**Input data**:
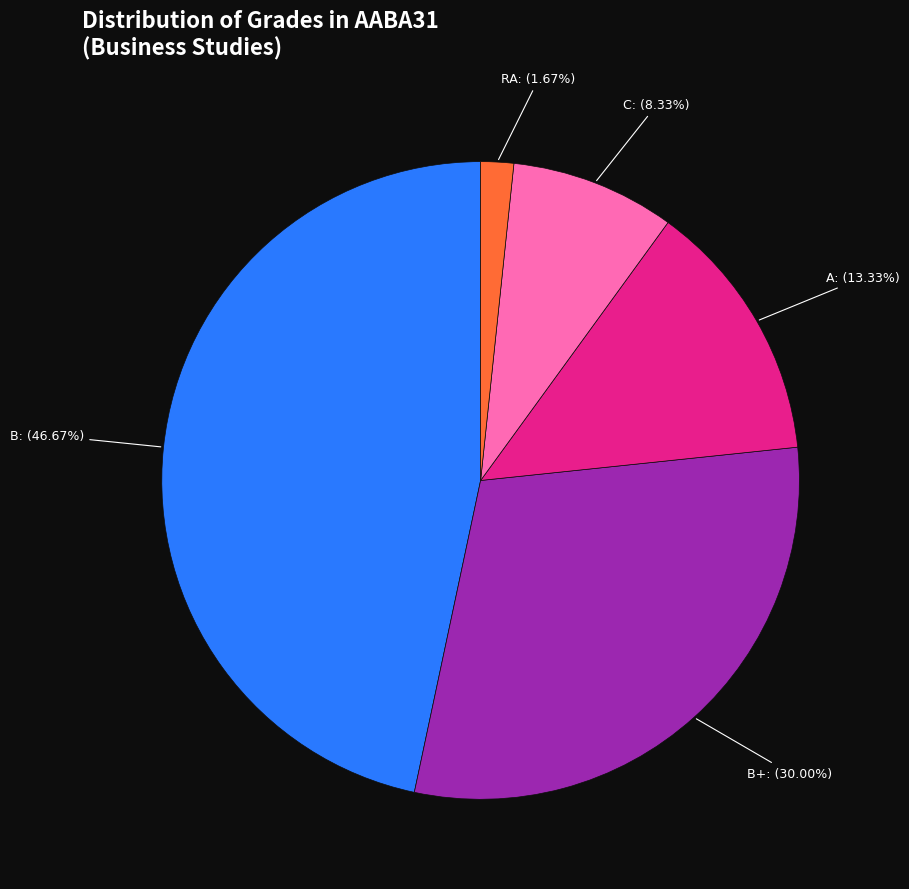

Which slice is the smallest?

RA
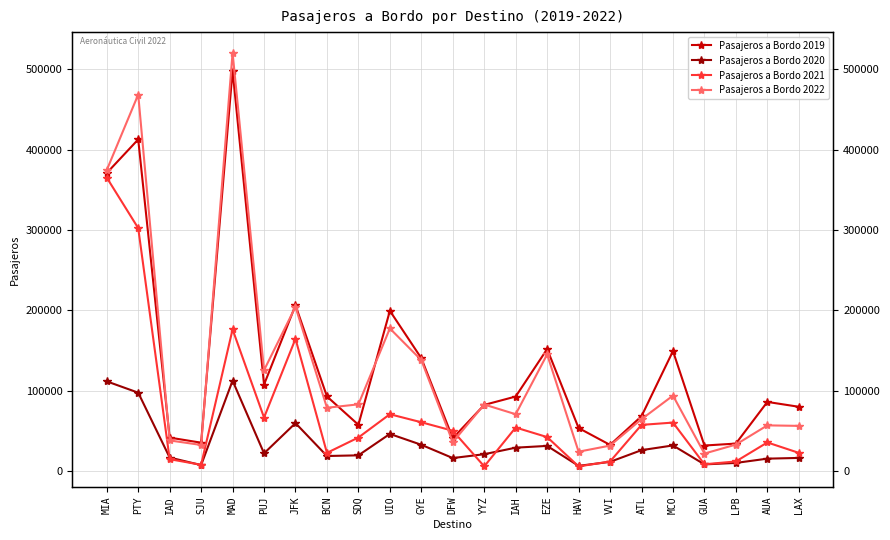

Which series has the largest total across all categories?

Pasajeros a Bordo 2019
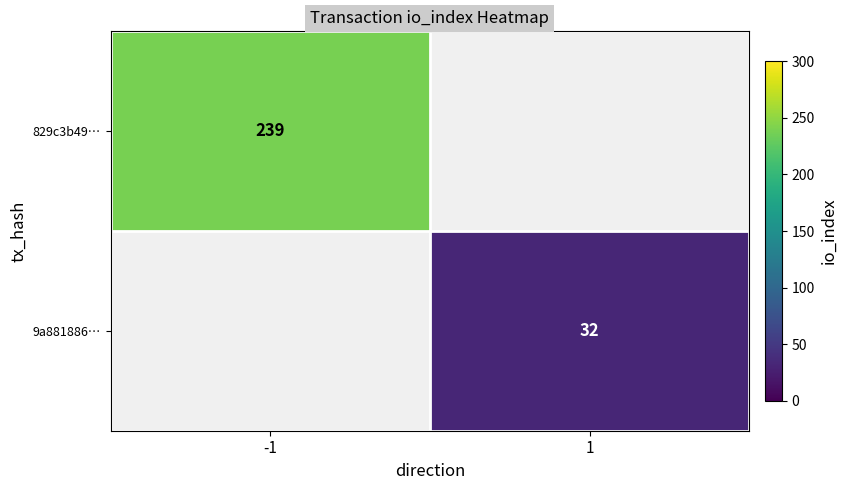

What is the smallest value displayed?

32.0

**Your goal**: Return the rows above word for word, with the pictures left out.

**Reply**:
Which slice is the smallest?

RA

Which series has the largest total across all categories?

Pasajeros a Bordo 2019

What is the smallest value displayed?

32.0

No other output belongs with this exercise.